-- Prompt 1 --
Please return the passage of the Pandora article that begins at the words "Sirius XM Should" and stops after "business model yet.".
-- Prompt 2 --
According to the Pandora article, what fee is SoundExchange in the process of imposing for the right to broadcast music?

-- Text excerpt --
::::
Sirius XM Should Acquire Pandora
Today on ArsTechnica, there was a story about Pandora and how they can’t make any money. The Cliff’s Notes version to get everyone up to speed is this. Pandora is a revolutionary online radio program that uses the music genome project to take user preferences based on a few songs and program a customized radio station just for you. If you like your death metal technical, and swedish like Meshuggah, Pandora will play some Meshuggah. And then they will find other bands that sound similar like Lamb of God, or At the Gates or some other Scandinavian death metal.
It is brilliant. It is the future of radio. It has no business model yet.
SoundExchange is all but guaranteeing that the business model is going to fail. They are the royalty-collecting wing of the RIAA. They are in the process of imposing a fee of 2.91 cents per hour per listener for the right to broadcast music. It doesn’t sound like a lot, but it is. Satellite radio has a rate of about 1.61 cents per hour per listener. The reasoning for making Pandora’s rate so much higher is basically because their service is so cool. SoundExchange treats Pandora differently because it creates something of a 1 to 1 relationship with each member of its audience whereas SiriusXM has a single playlist for a station that maybe thousands of people listen to at the same time.
::::
-- Stored data --
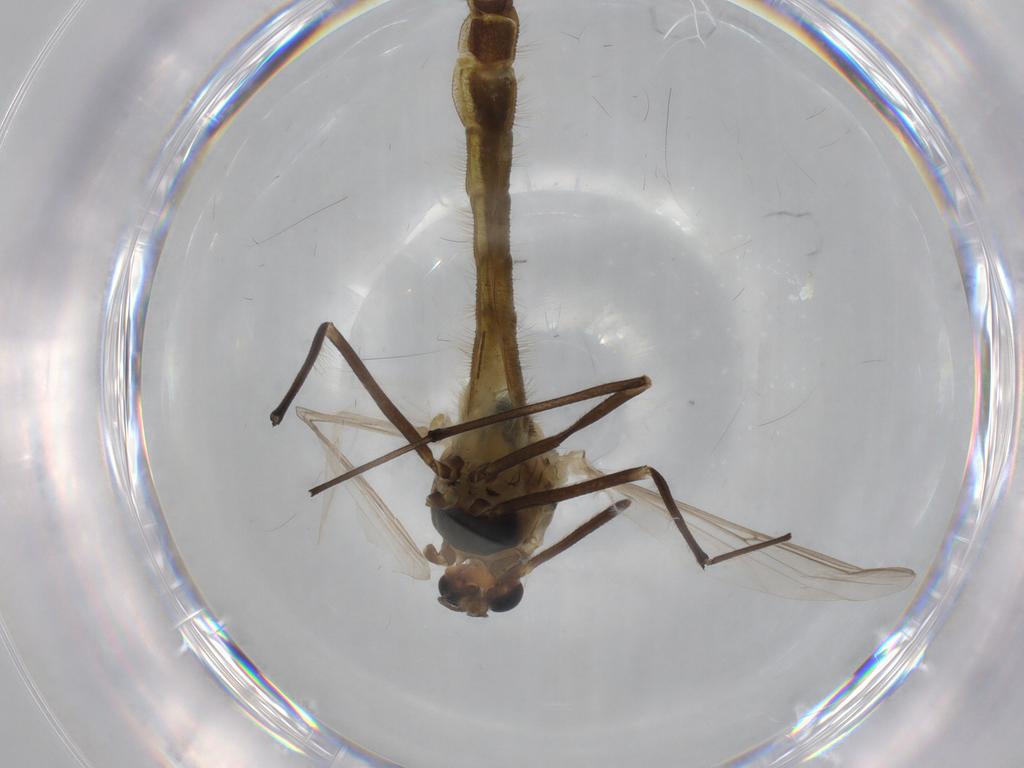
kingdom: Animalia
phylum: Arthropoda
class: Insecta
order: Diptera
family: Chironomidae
::::
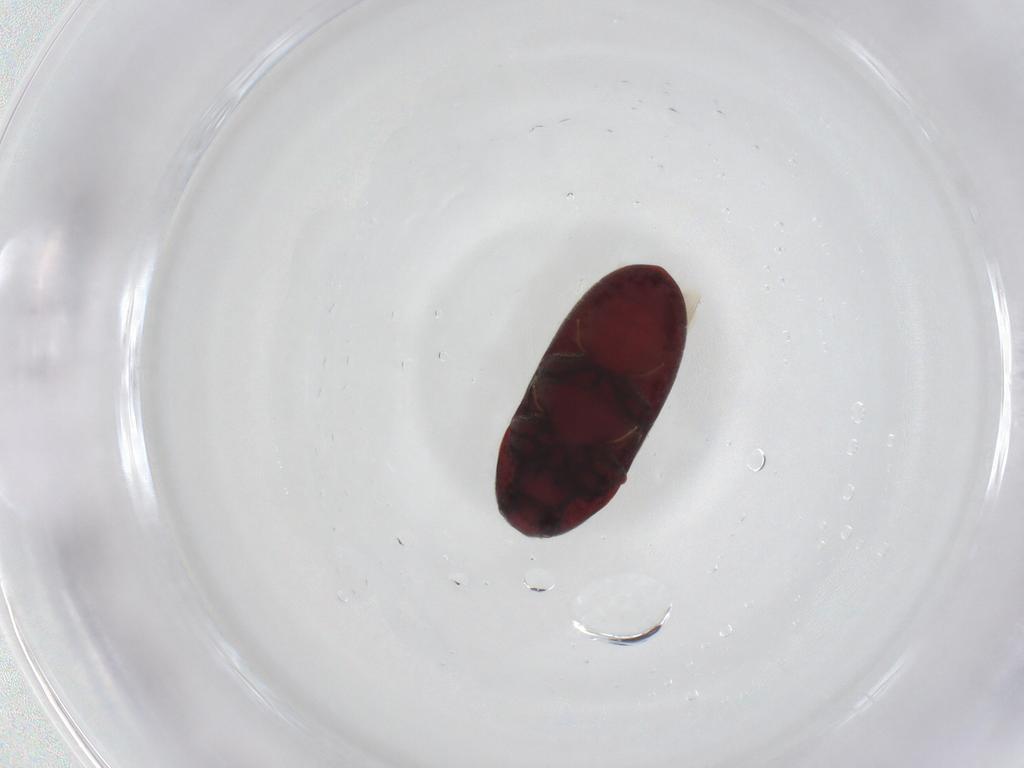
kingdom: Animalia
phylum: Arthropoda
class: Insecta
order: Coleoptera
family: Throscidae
::::
-- Task solution 1 --
Sirius XM Should Acquire Pandora
Today on ArsTechnica, there was a story about Pandora and how they can’t make any money. The Cliff’s Notes version to get everyone up to speed is this. Pandora is a revolutionary online radio program that uses the music genome project to take user preferences based on a few songs and program a customized radio station just for you. If you like your death metal technical, and swedish like Meshuggah, Pandora will play some Meshuggah. And then they will find other bands that sound similar like Lamb of God, or At the Gates or some other Scandinavian death metal.
It is brilliant. It is the future of radio. It has no business model yet.

-- Task solution 2 --
2.91 cents per hour per listener.